Summer means adjusting your skincare routine so your skin still feels great in the hot weather. Image supplied.
When you envision summer skin you often think – glowing, tanned and spot-free, right? Quite often, however, the reality can look completely different. Sunburn, excess oil, pigmentation and sun damage are more likely to occur during the hot, summer months so it is crucial you keep on top of your skincare game and mix things up to suit the changing weather conditions. Especially here in New Zealand where the conditions are harsh and have a profound impact on your skin, now is the most important time to look after your skin. So, we had a chat to Dermalogica NZ’s Head of Education, Caroline Parker, to find out how and why we should be switching up our skincare routine for summer and here’s what she had to say.
How often should we be switching up our skincare routine?
I like the idea of changing things up in our skincare routine. It gives the skin a boost but also stops us getting bored with our routine. Our core skincare products like cleansers, exfoliants and moisturisers won’t change very often, as they tend to be recommended based on the oil flow in our skin or sensitivity, and both these skin characteristics are usually quite consistent. But we might switch to a summer cleanser if our skin is a combination and becomes oilier when the weather is hot and humid. Typical products to change up in our routine are serums and masques, and perhaps we can bring in courses of exfoliants like at-home peels to give the skin a boost.
What are the challenges of skin changing seasonally?
Skin is our largest organ and it interacts directly with the environment, so climate, therefore, will impact a lot. For example, many people will have noticed their skin gets dry, flaky and even itchy in the winter due to the cold, dry weather; while in summer the skin can be oilier causing some people to experience breakouts. People with sensitive skin can find their skin stings in the summer due to irritation from sweat and in the winter from a lack of skin oil.

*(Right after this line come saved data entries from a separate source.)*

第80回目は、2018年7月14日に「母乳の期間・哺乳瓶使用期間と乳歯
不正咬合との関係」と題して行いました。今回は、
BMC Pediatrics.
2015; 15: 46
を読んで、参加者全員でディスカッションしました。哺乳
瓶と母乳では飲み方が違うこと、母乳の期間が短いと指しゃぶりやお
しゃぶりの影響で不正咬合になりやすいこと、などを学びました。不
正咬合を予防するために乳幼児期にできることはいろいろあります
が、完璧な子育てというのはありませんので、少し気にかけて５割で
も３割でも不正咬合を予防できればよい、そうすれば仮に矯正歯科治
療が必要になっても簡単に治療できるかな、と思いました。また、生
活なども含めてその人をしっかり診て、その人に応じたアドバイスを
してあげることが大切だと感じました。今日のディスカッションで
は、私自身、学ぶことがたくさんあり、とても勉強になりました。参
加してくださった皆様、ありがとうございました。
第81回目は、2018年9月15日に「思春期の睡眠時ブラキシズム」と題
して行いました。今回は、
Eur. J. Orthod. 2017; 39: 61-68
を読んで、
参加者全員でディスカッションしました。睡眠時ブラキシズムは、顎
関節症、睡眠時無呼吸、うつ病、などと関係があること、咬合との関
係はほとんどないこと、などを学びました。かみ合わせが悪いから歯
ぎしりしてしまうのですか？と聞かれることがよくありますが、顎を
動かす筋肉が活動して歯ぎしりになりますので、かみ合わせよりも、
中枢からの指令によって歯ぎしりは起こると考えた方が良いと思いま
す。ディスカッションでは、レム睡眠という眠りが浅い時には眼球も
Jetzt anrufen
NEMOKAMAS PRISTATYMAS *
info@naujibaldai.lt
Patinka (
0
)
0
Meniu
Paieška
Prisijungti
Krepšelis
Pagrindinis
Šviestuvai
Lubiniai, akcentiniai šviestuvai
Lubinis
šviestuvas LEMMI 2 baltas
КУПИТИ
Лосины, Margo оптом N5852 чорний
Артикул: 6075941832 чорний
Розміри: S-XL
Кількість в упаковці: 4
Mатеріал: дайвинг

What are the most important steps in a summer skincare routine?
Top priority will always be the daily use of an SPF and topping up regularly when we’re outside and to watch the application of the SPF, as it’s easy to miss areas like the tip of the nose or tops of ears if the hair is tied up. Cleansing is important in summer, as we often spend more time outside so we can have an accumulation of products, sweat, oil and pollution on our skin which is important we clean off thoroughly. Beyond this, talk to a professional skin therapist to get some advice on the unique needs of your skin during summer.
What products would you recommend for summer skincare?
This will vary depending on where in New Zealand you are. In the northern part of New Zealand, where it can be hot and humid, lighter weight, cooling products will probably feel more comfortable and you might want to use products that will help mattify an oily shine if that’s a problem. In southern New Zealand, where there is typically less humidity but still very high temperatures, hydrating products will be a priority like a cooling, hydrating masque. I often suggest putting a hydrating (sd alcohol-free) toner in the fridge for a cooling spritz through the hot months and using products like sheer tints rather than a foundation to give the skin a healthy summer glow.
What ingredients work best to care for skin during summertime?
Ingredients like aloe, cucumber, lavender and chamomile will all cool and soothe hot skin. The consistency of the formula will give us a clue about how cooling it will be – look for lighter weight, hydrating formulas like a gel which will feel great in warmer weather or a lightweight cream which will also keep our skin comfortable.
Should we avoid getting certain skincare procedures during the summer?
This is never a one-size-fits-all scenario so always talk to the professional performing your skin procedure for confirmation. Generally, however, we wouldn’t advise chemical peels to be performed during summer due to the increased risk of UV damage. Treatments for hyperpigmentation might also be best left until autumn to reduce the risk of sun exposure triggering pigment production in the skin.
Anything else we should know?
Across New Zealand we get large variations in temperature and humidity levels, both of which affect our skin. I believe local knowledge is best and would encourage people to get advice from a qualified professional skin therapist regarding the way the climate in their part of New Zealand is affecting their skin.